En cette époque d’infobésité, qui se caractérise par une surabondance d’informations toutes sources confondues, c’est souvent celui qui parle le plus vite ou le plus fort que l’on entend. À ce jeu, le continent n’est pas le mieux placé. Et l’Afrique est plus souvent racontée par les autres qu’elle ne parle par sa propre voix.
La transformation structurelle de notre continent doit s’accompagner d’outils de communication solides pour accompagner et amplifier nos ambitions de développement. Car c’est la communication médiatique qui façonne et influence l’opinion publique domestique et internationale.

Cette question n’est pas nouvelle. Déjà, dès le début des années 1970, Amadou Makhtar Mbow, ancien directeur général de l’Unesco, plaidait pour un Nouvel Ordre de l’information et de l’éducation afin de se prémunir contre une trop grande domination de quelques pays sur le reste du monde.

Quarante ans plus tard, ce débat est plus que jamais d’actualité, car si on prend en compte le développement rapide d’internet et des réseaux sociaux, chaque citoyen connecté est un journaliste potentiel avec toutes les dérives possibles de désinformation et de manipulation.

Dans la nouvelle grammaire des relations internationales, la puissance cède le pas à l’influence.

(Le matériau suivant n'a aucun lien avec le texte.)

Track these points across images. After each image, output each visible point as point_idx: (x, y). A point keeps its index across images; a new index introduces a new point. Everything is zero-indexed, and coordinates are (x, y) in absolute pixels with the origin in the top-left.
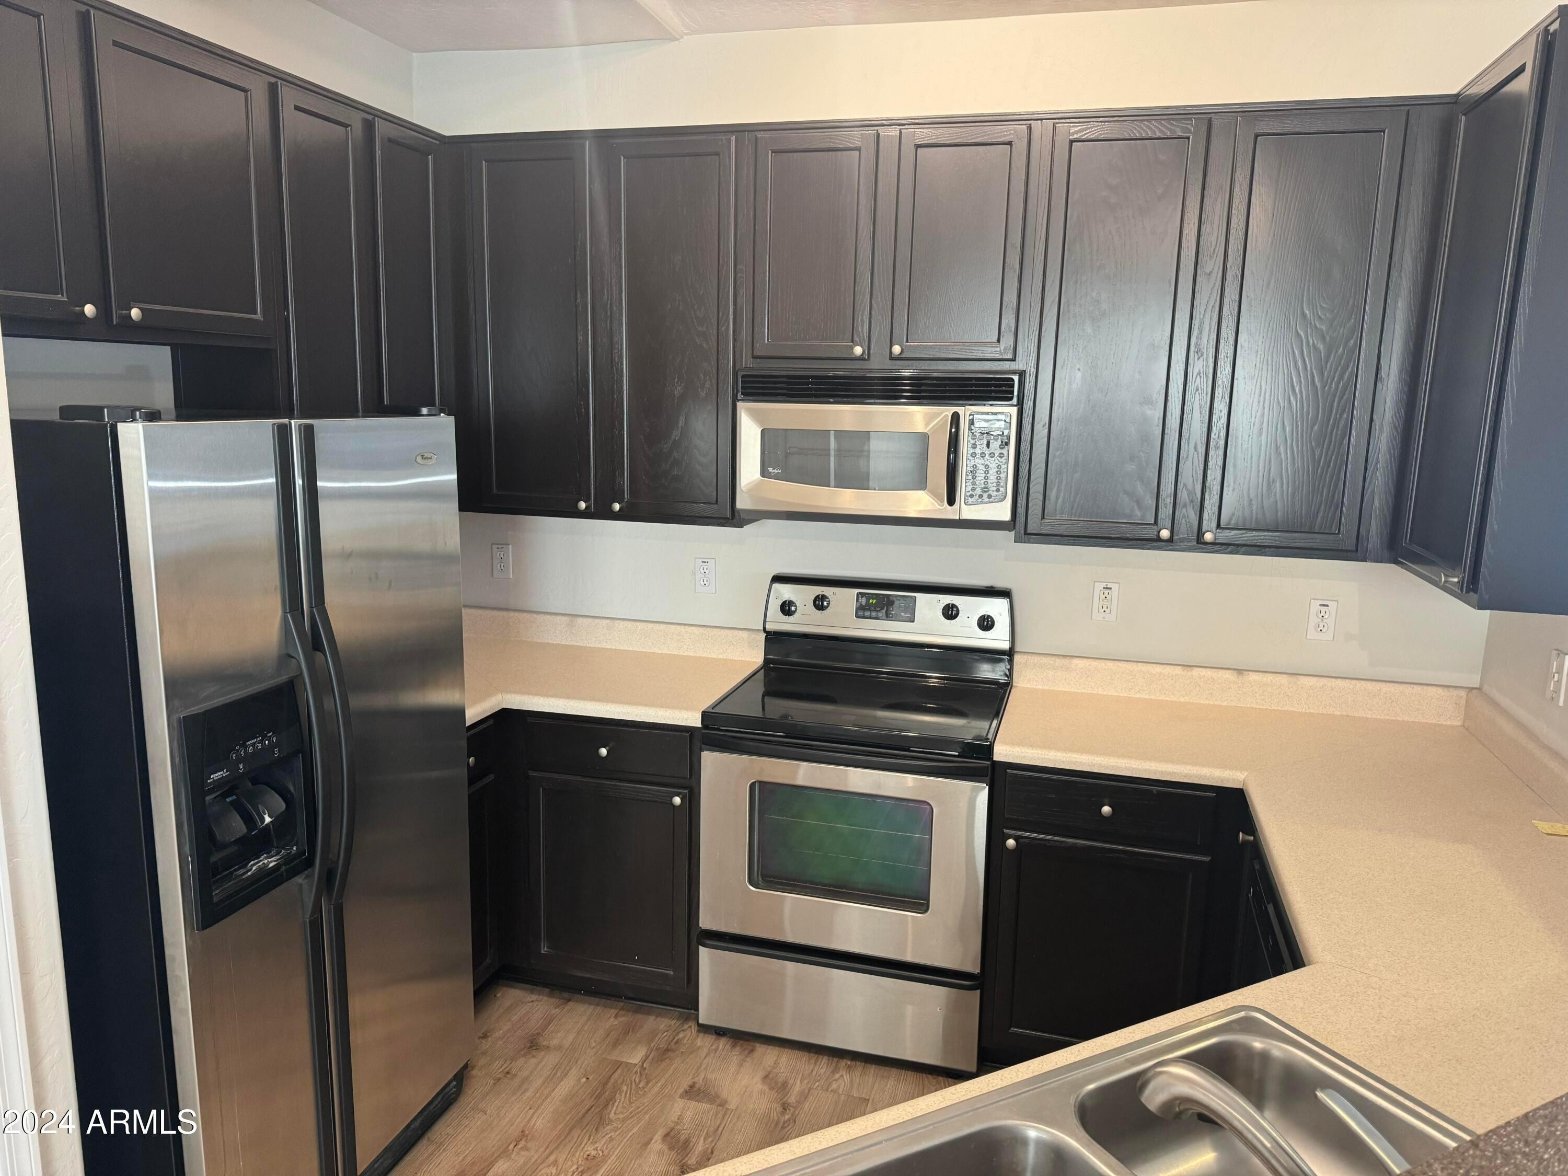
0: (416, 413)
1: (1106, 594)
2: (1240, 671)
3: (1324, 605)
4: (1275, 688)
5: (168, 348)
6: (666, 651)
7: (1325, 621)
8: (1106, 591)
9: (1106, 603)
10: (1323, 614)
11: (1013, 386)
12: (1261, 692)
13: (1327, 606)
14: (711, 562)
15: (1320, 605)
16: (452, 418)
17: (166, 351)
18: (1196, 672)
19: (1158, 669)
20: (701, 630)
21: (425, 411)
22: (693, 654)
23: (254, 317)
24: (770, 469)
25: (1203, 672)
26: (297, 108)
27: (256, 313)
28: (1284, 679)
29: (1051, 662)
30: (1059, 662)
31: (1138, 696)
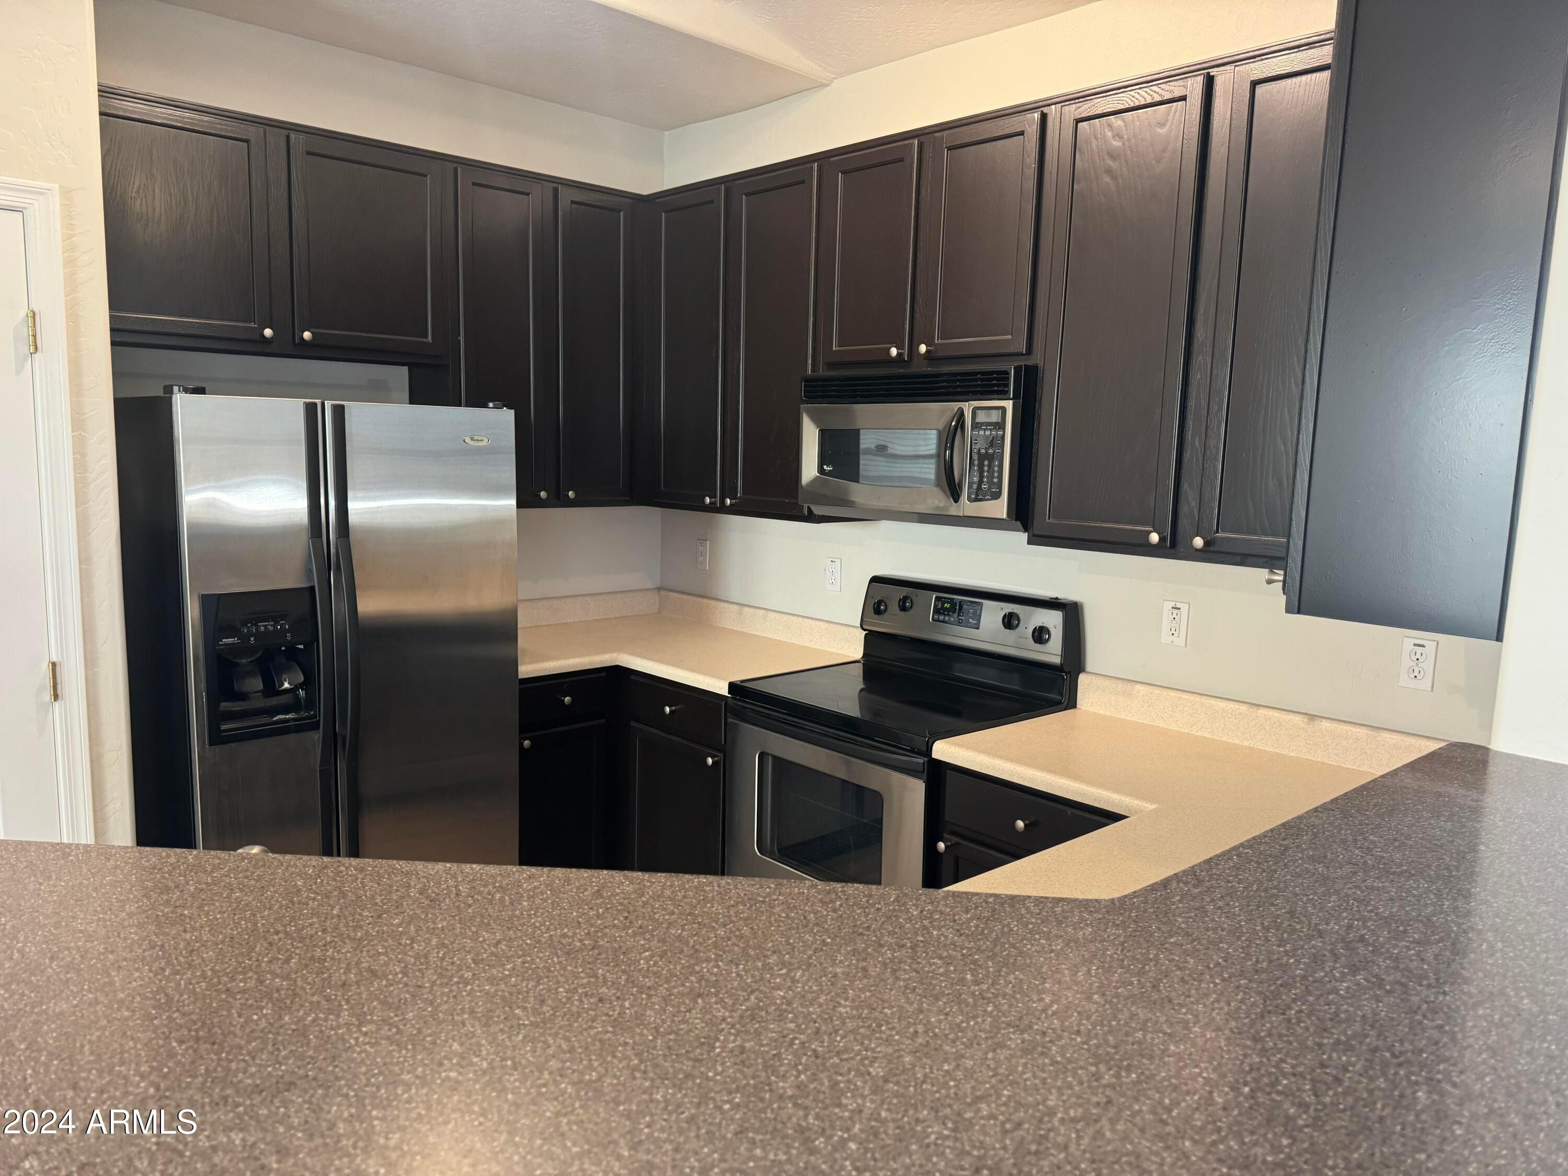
0: (485, 406)
1: (1174, 615)
2: (1312, 717)
3: (1419, 645)
4: (1351, 741)
5: (406, 368)
6: (801, 643)
7: (1420, 665)
8: (1175, 612)
9: (1174, 624)
10: (1418, 656)
11: (1008, 379)
12: (1334, 745)
13: (1424, 646)
14: (838, 561)
15: (1415, 645)
16: (512, 412)
17: (405, 370)
18: (1262, 712)
19: (1222, 704)
20: (827, 625)
21: (491, 405)
22: (819, 647)
23: (425, 340)
24: (825, 467)
25: (1271, 713)
26: (474, 184)
27: (426, 337)
28: (1362, 731)
29: (1114, 686)
30: (1120, 686)
31: (1199, 734)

Et pour cela, pas forcément besoin d’être un «grand pays» au sens géographique du terme. L’irruption spectaculaire d’Al Jazzera sur la scène mondiale a contribué à révéler le Qatar comme pays influent, et constitue en cela un cas d’école.
À l’issue des grandes réunions internationales, les Chefs d’État des pays puissants s’adressent à leurs médias «maison» qui relayent leurs messages en plusieurs langues à la face du monde. Ainsi, le Président américain s’adressera au monde via CNN, Fox News, le Président russe via RT, le Président chinois via CGTN, et le Président français à travers TV5 ou France 24…

Les Chefs d’État de notre continent sont, quant à eux, totalement inaudibles sauf à titre anecdotique pour relater une partie de leur intervention sans toujours rendre compte du contexte d’ailleurs.

Autant il faut des champions dans les télécommunications, le secteur aérien et maritime, autant il faut qu’il y ait des champions dans le secteur des médias, pour pallier le peu d’influence médiatique du continent sur la scène internationale. Pour y parvenir, il nous faut des investissements massifs dans les technologies du futur, mais aussi dans la formation du capital humain. Aucun pays africain ne peut y parvenir seul au risque de créer des nains médiatiques. La mutualisation serait le seul moyen afin que le continent parle d’une seule voix forte et audible, et se garder de répéter dans les médias les erreurs commises dans l’aérien avec la disparition d’Air Afrique qui réduit les Africains à être les passagers de compagnies étrangères plutôt que les transporteurs.